DATA SHOWN ->
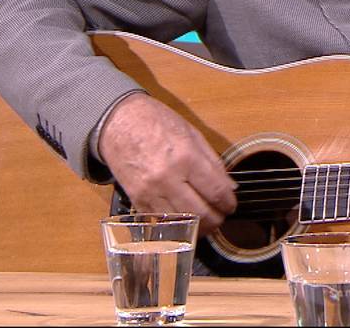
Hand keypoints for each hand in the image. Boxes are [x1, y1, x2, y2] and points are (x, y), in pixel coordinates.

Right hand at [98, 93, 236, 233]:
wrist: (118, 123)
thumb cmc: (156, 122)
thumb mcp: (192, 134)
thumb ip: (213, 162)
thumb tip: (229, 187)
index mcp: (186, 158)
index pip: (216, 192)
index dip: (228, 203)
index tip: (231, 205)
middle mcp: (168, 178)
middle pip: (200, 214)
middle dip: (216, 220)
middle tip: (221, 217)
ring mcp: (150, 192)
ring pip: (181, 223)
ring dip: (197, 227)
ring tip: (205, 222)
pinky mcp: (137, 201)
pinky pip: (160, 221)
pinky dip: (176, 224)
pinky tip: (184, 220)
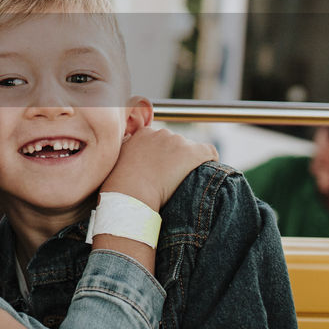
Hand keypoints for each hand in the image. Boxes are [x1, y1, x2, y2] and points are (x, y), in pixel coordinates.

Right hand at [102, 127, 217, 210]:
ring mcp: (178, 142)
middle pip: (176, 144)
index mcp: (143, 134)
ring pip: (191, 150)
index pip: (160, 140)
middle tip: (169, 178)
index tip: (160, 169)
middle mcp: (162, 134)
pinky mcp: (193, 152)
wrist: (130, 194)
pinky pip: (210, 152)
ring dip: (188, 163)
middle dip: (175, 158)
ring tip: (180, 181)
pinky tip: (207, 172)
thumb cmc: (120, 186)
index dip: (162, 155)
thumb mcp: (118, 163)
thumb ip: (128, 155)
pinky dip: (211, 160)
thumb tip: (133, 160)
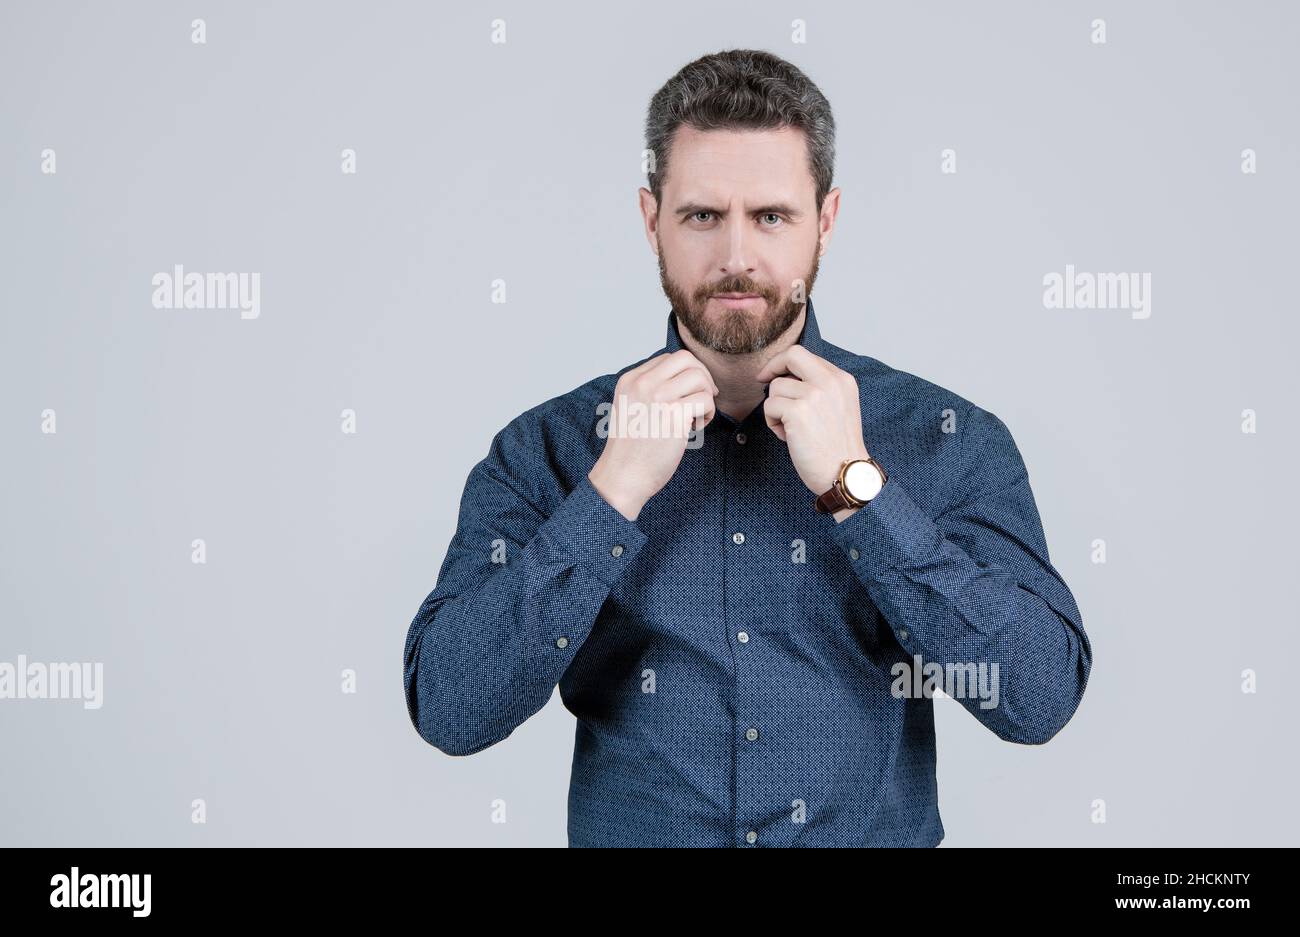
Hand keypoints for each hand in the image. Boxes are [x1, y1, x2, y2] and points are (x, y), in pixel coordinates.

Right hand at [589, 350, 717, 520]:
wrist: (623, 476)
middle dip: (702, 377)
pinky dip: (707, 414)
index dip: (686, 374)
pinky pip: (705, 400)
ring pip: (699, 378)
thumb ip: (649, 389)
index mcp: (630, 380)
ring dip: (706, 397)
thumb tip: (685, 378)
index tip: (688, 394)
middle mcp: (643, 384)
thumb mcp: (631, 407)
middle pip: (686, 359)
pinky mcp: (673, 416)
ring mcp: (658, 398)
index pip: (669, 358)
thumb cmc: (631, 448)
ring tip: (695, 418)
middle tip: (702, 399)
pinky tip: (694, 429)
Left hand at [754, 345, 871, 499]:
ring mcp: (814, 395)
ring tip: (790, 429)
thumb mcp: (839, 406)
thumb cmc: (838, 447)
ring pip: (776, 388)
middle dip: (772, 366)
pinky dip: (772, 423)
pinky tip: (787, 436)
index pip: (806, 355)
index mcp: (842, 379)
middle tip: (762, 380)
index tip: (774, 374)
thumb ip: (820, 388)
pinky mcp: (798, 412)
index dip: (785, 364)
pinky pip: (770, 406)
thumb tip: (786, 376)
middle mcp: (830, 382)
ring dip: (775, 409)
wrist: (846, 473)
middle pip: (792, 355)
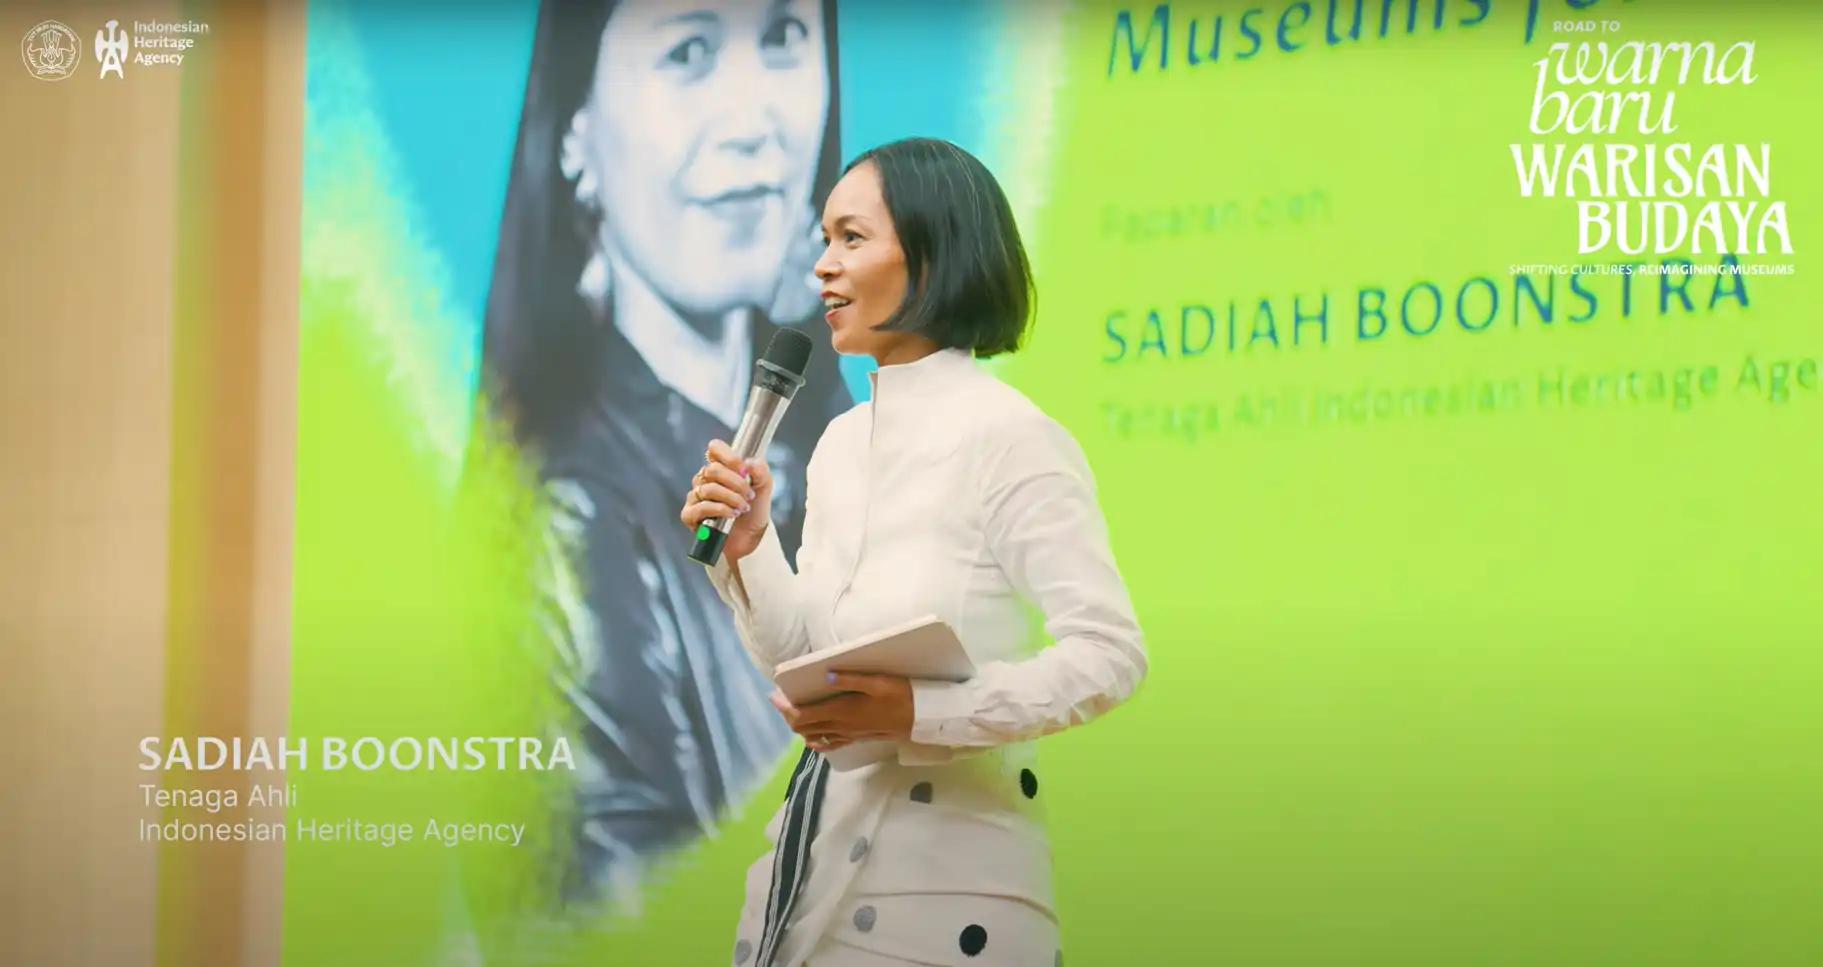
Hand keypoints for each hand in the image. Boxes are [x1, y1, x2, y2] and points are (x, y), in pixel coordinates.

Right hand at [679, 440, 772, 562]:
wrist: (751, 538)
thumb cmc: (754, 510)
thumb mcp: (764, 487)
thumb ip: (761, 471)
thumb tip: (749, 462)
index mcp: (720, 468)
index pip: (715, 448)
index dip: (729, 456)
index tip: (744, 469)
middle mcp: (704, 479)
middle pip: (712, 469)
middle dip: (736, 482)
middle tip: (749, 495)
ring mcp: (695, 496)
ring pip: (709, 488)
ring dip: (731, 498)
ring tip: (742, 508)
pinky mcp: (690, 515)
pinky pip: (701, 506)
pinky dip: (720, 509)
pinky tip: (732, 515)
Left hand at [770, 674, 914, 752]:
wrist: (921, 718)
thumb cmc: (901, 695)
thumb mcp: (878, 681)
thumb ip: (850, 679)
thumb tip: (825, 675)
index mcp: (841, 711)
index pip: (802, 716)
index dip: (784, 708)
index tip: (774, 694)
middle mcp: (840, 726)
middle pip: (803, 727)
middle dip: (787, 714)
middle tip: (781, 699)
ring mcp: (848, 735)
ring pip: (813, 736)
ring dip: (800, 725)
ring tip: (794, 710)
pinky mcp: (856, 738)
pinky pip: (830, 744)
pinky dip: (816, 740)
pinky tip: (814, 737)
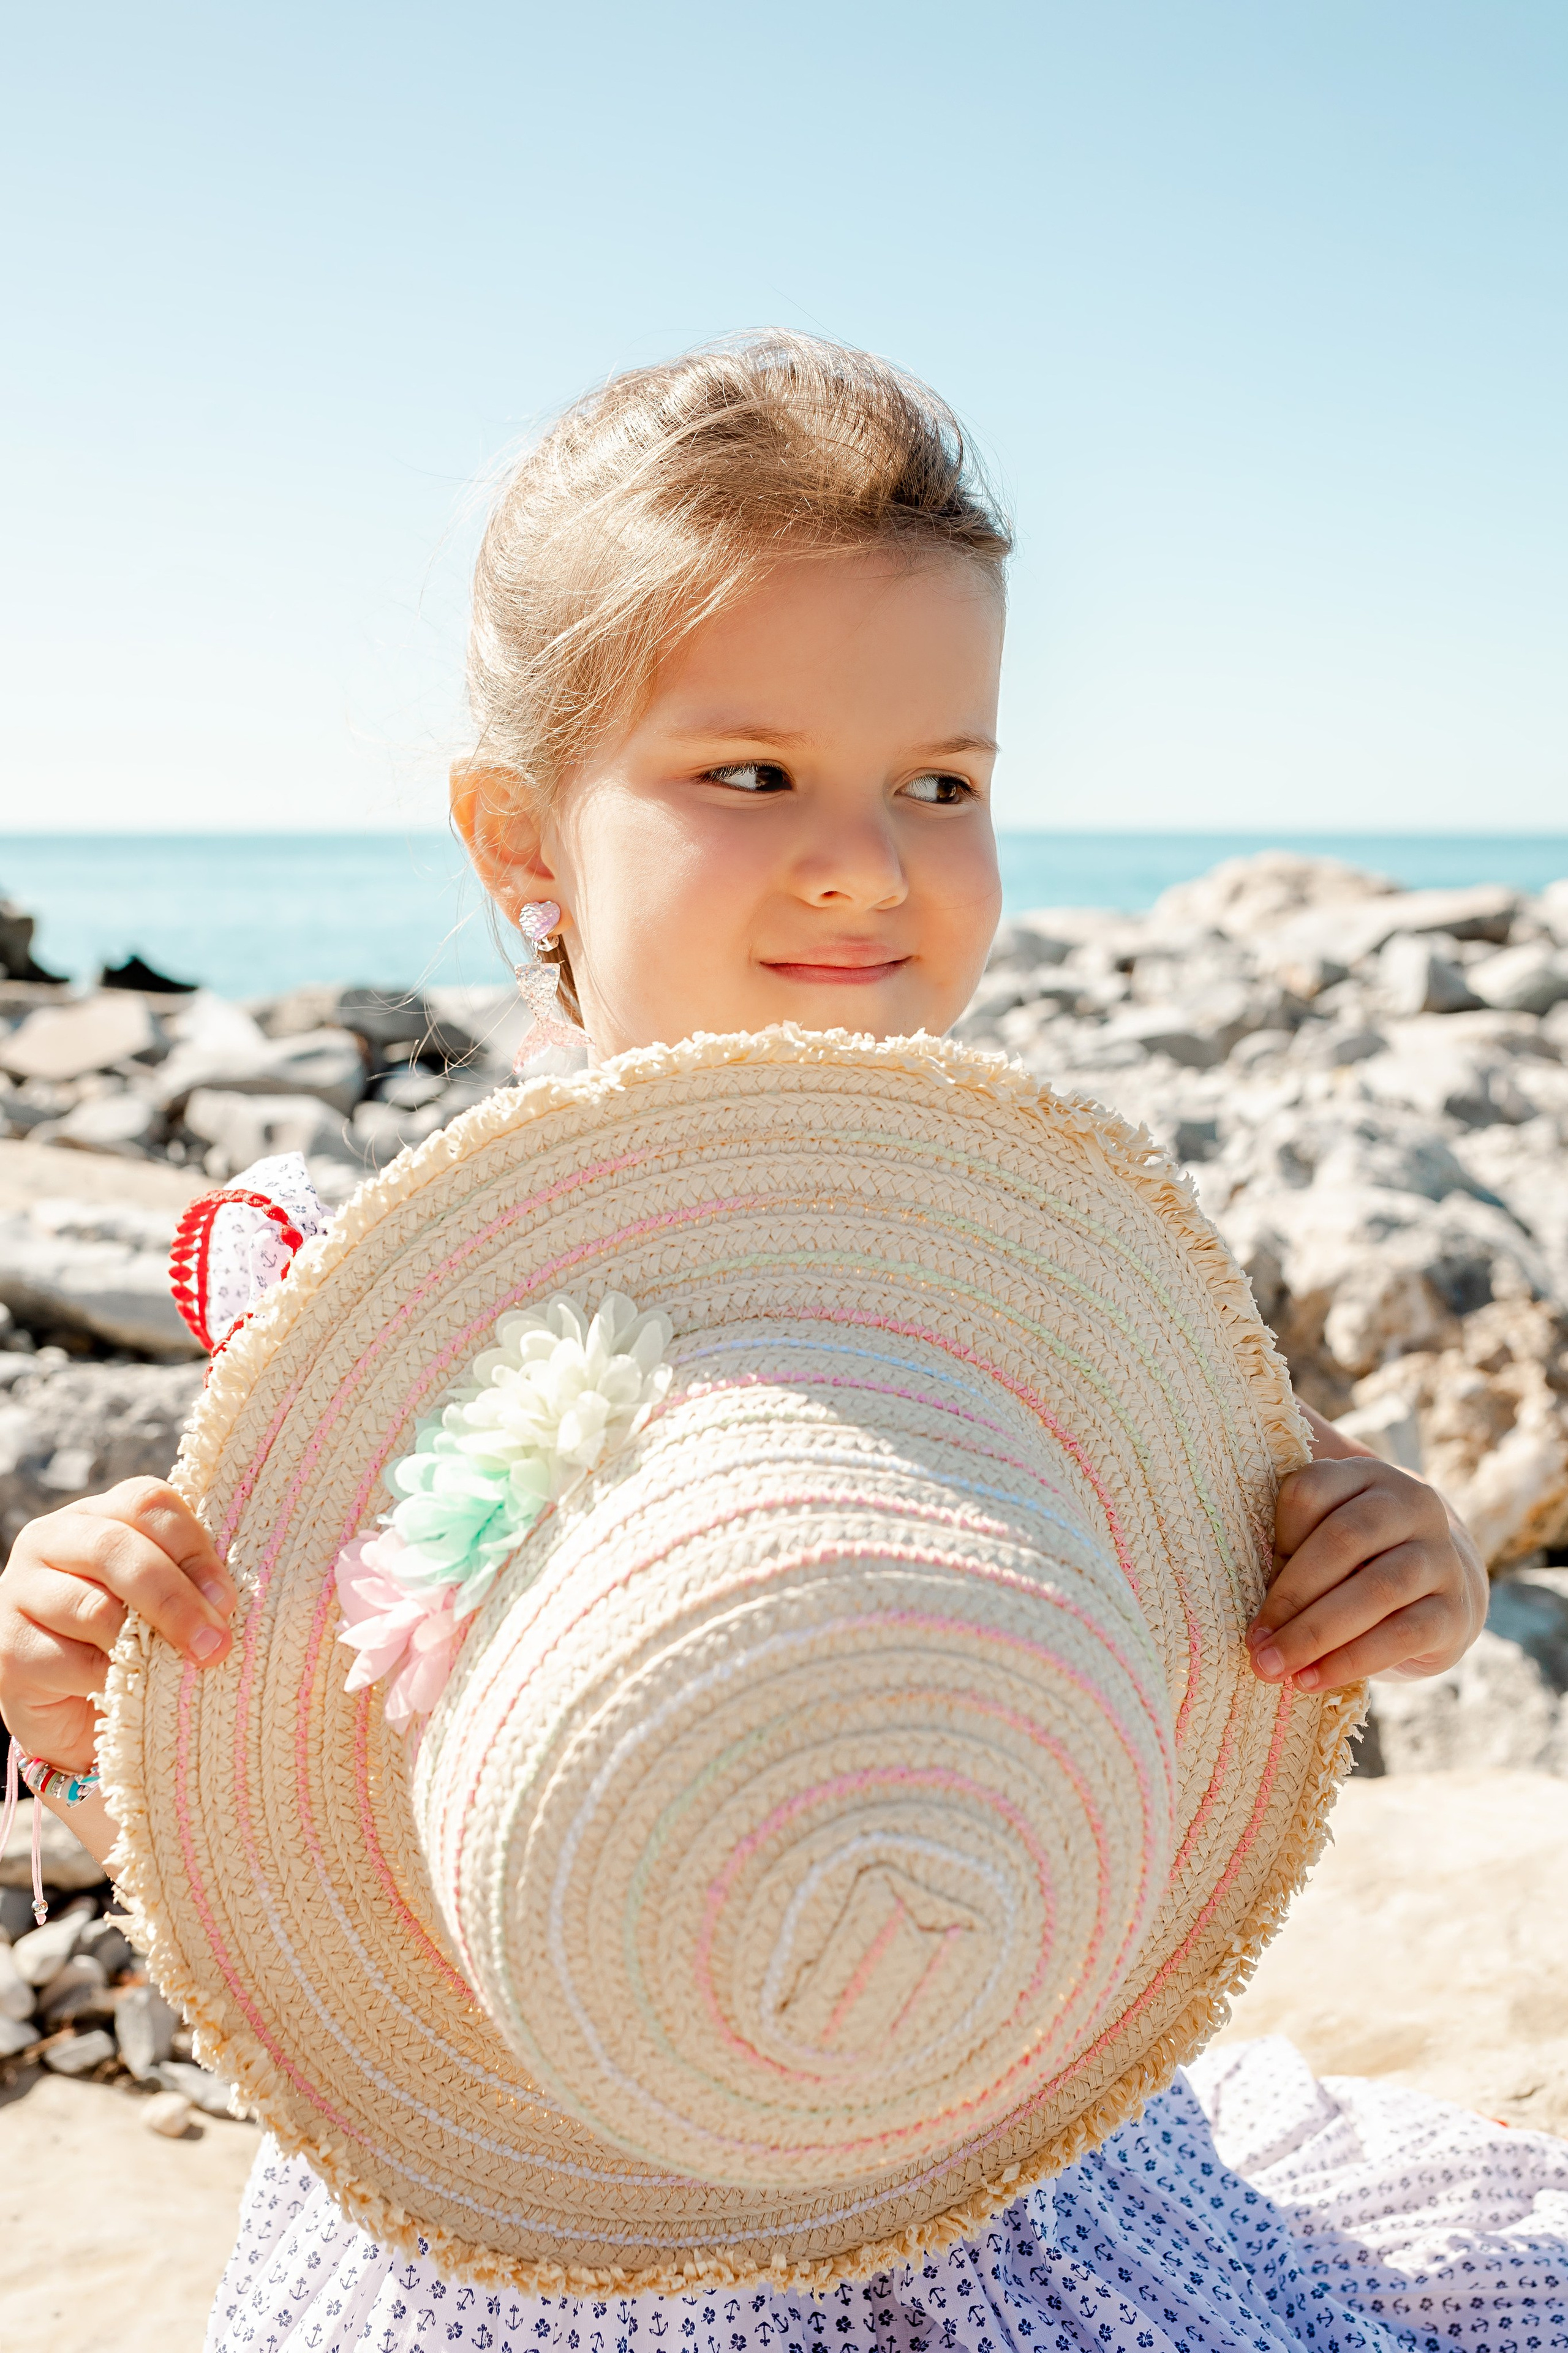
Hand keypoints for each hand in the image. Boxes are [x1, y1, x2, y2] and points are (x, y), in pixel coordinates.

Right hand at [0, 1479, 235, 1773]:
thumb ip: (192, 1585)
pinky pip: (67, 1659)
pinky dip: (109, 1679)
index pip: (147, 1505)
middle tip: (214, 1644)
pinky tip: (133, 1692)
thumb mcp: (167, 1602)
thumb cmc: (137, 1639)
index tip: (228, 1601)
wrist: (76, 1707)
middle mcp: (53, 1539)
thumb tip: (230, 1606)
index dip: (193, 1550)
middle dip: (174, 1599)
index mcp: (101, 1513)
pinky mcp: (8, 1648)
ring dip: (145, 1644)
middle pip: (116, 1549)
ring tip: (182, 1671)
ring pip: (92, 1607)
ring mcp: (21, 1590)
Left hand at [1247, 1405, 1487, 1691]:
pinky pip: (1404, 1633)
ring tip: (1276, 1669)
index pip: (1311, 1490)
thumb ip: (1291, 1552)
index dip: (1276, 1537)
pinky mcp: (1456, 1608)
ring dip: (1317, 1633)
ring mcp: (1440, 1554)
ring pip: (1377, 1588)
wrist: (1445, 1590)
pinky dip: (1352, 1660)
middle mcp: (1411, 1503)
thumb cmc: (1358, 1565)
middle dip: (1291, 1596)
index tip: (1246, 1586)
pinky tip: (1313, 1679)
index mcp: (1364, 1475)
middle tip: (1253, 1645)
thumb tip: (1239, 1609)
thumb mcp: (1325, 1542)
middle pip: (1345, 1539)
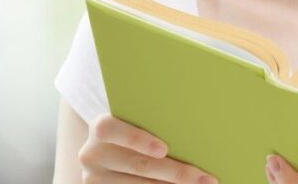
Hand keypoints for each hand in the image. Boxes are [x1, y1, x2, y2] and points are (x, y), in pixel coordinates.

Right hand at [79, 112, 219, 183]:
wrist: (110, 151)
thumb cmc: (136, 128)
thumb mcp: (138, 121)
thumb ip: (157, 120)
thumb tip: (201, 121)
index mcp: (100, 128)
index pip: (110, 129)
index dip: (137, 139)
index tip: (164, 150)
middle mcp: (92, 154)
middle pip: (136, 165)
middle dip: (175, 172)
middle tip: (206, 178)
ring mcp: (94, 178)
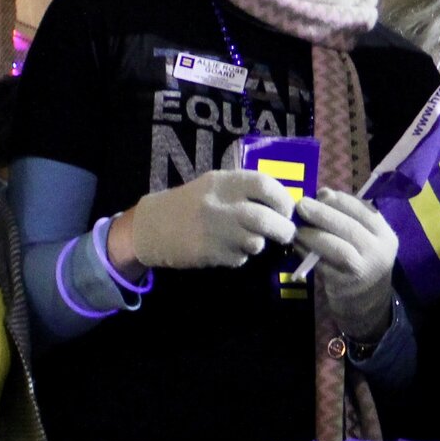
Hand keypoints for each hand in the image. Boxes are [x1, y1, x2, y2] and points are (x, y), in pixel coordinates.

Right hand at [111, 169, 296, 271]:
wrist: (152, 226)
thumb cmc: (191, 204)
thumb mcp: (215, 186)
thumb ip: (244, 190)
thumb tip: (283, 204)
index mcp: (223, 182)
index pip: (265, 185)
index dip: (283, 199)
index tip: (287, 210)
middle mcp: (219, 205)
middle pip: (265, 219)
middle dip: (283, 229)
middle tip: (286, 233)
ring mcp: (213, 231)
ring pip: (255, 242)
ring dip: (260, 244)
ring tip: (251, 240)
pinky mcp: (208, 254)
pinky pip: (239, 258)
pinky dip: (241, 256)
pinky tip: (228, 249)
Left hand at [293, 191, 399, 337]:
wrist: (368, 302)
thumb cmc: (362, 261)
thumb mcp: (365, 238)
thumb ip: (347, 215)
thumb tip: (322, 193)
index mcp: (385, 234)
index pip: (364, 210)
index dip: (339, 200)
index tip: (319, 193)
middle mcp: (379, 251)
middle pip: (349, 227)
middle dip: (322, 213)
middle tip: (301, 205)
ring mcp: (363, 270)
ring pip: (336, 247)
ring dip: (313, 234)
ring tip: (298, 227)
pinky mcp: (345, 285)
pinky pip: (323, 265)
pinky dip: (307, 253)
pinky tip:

WHAT IS BEING ASKED ->
Only those lines of the entries above that run from the line containing "thumb tip: (283, 204)" to the line containing "ring dip: (260, 244)", both included, should be transcribed exactly.

ANSWER BELOW ->
thumb tip: (283, 204)
index mcp: (223, 182)
index pip: (265, 185)
index dip: (283, 199)
index tip: (287, 210)
middle mcp: (219, 205)
middle pip: (265, 219)
middle dip: (283, 229)
middle tip: (286, 233)
ring mcp: (213, 231)
ring pip: (255, 242)
ring dip: (260, 244)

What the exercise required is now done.